━━ Excerpted data
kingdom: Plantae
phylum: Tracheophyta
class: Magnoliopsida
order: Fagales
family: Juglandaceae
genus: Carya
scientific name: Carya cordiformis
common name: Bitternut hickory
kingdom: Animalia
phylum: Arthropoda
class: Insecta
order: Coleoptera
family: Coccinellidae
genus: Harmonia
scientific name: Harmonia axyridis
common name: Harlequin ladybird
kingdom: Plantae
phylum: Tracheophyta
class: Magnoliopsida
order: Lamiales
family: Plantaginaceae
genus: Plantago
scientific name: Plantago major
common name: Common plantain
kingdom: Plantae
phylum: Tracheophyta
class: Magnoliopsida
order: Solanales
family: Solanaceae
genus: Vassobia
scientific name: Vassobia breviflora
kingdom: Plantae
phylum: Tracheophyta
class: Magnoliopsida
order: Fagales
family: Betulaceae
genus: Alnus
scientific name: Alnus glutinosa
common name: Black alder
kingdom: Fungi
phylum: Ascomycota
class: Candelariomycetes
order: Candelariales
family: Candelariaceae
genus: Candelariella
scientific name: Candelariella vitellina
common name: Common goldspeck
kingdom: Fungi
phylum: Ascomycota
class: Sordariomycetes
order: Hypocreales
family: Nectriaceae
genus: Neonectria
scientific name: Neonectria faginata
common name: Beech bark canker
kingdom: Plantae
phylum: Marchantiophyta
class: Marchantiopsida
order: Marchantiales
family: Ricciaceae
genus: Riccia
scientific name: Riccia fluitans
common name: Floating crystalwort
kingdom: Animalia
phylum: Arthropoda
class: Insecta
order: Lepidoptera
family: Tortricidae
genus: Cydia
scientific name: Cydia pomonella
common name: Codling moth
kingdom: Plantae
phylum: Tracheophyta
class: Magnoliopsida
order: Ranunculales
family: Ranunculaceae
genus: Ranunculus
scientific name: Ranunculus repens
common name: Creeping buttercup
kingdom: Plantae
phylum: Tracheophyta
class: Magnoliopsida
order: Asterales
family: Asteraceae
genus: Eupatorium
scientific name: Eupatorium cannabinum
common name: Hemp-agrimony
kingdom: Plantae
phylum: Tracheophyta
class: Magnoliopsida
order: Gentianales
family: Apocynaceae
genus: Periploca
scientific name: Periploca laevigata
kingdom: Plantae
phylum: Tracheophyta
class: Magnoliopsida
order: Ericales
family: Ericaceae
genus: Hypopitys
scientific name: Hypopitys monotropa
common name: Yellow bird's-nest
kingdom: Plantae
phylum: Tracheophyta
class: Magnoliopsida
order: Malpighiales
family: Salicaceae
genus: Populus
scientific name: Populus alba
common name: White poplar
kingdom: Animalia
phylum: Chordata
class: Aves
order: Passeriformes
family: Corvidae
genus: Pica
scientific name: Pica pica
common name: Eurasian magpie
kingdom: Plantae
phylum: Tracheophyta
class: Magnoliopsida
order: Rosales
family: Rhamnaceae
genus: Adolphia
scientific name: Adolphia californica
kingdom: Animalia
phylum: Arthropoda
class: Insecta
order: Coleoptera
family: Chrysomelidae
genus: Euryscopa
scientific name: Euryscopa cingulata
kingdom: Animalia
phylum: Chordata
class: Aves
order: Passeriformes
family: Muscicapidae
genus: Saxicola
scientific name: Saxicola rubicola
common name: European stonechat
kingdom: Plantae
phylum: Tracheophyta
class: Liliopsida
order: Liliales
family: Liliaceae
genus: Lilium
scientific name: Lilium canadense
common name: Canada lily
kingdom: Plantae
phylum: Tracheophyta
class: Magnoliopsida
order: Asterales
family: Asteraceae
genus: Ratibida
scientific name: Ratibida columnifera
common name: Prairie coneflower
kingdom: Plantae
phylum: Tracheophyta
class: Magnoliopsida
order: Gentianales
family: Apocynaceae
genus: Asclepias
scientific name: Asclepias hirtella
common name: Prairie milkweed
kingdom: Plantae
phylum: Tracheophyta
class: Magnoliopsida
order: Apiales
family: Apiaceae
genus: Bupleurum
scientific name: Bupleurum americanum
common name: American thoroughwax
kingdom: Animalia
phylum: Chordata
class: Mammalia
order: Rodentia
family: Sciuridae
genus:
━━━━
_Task objective_
Print every line of the listing above without changing anything.

_Result of the task_
kingdom: Plantae
phylum: Tracheophyta
class: Magnoliopsida
order: Fagales
family: Juglandaceae
genus: Carya
scientific name: Carya cordiformis
common name: Bitternut hickory
kingdom: Animalia
phylum: Arthropoda
class: Insecta
order: Coleoptera
family: Coccinellidae
genus: Harmonia
scientific name: Harmonia axyridis
common name: Harlequin ladybird
kingdom: Plantae
phylum: Tracheophyta
class: Magnoliopsida
order: Lamiales
family: Plantaginaceae
genus: Plantago
scientific name: Plantago major
common name: Common plantain
kingdom: Plantae
phylum: Tracheophyta
class: Magnoliopsida
order: Solanales
family: Solanaceae
genus: Vassobia
scientific name: Vassobia breviflora
kingdom: Plantae
phylum: Tracheophyta
class: Magnoliopsida
order: Fagales
family: Betulaceae
genus: Alnus
scientific name: Alnus glutinosa
common name: Black alder
kingdom: Fungi
phylum: Ascomycota
class: Candelariomycetes
order: Candelariales
family: Candelariaceae
genus: Candelariella
scientific name: Candelariella vitellina
common name: Common goldspeck
kingdom: Fungi
phylum: Ascomycota
class: Sordariomycetes
order: Hypocreales
family: Nectriaceae
genus: Neonectria
scientific name: Neonectria faginata
common name: Beech bark canker
kingdom: Plantae
phylum: Marchantiophyta
class: Marchantiopsida
order: Marchantiales
family: Ricciaceae
genus: Riccia
scientific name: Riccia fluitans
common name: Floating crystalwort
kingdom: Animalia
phylum: Arthropoda
class: Insecta
order: Lepidoptera
family: Tortricidae
genus: Cydia
scientific name: Cydia pomonella
common name: Codling moth
kingdom: Plantae
phylum: Tracheophyta
class: Magnoliopsida
order: Ranunculales
family: Ranunculaceae
genus: Ranunculus
scientific name: Ranunculus repens
common name: Creeping buttercup
kingdom: Plantae
phylum: Tracheophyta
class: Magnoliopsida
order: Asterales
family: Asteraceae
genus: Eupatorium
scientific name: Eupatorium cannabinum
common name: Hemp-agrimony
kingdom: Plantae
phylum: Tracheophyta
class: Magnoliopsida
order: Gentianales
family: Apocynaceae
genus: Periploca
scientific name: Periploca laevigata
kingdom: Plantae
phylum: Tracheophyta
class: Magnoliopsida
order: Ericales
family: Ericaceae
genus: Hypopitys
scientific name: Hypopitys monotropa
common name: Yellow bird's-nest
kingdom: Plantae
phylum: Tracheophyta
class: Magnoliopsida
order: Malpighiales
family: Salicaceae
genus: Populus
scientific name: Populus alba
common name: White poplar
kingdom: Animalia
phylum: Chordata
class: Aves
order: Passeriformes
family: Corvidae
genus: Pica
scientific name: Pica pica
common name: Eurasian magpie
kingdom: Plantae
phylum: Tracheophyta
class: Magnoliopsida
order: Rosales
family: Rhamnaceae
genus: Adolphia
scientific name: Adolphia californica
kingdom: Animalia
phylum: Arthropoda
class: Insecta
order: Coleoptera
family: Chrysomelidae
genus: Euryscopa
scientific name: Euryscopa cingulata
kingdom: Animalia
phylum: Chordata
class: Aves
order: Passeriformes
family: Muscicapidae
genus: Saxicola
scientific name: Saxicola rubicola
common name: European stonechat
kingdom: Plantae
phylum: Tracheophyta
class: Liliopsida
order: Liliales
family: Liliaceae
genus: Lilium
scientific name: Lilium canadense
common name: Canada lily
kingdom: Plantae
phylum: Tracheophyta
class: Magnoliopsida
order: Asterales
family: Asteraceae
genus: Ratibida
scientific name: Ratibida columnifera
common name: Prairie coneflower
kingdom: Plantae
phylum: Tracheophyta
class: Magnoliopsida
order: Gentianales
family: Apocynaceae
genus: Asclepias
scientific name: Asclepias hirtella
common name: Prairie milkweed
kingdom: Plantae
phylum: Tracheophyta
class: Magnoliopsida
order: Apiales
family: Apiaceae
genus: Bupleurum
scientific name: Bupleurum americanum
common name: American thoroughwax
kingdom: Animalia
phylum: Chordata
class: Mammalia
order: Rodentia
family: Sciuridae
genus:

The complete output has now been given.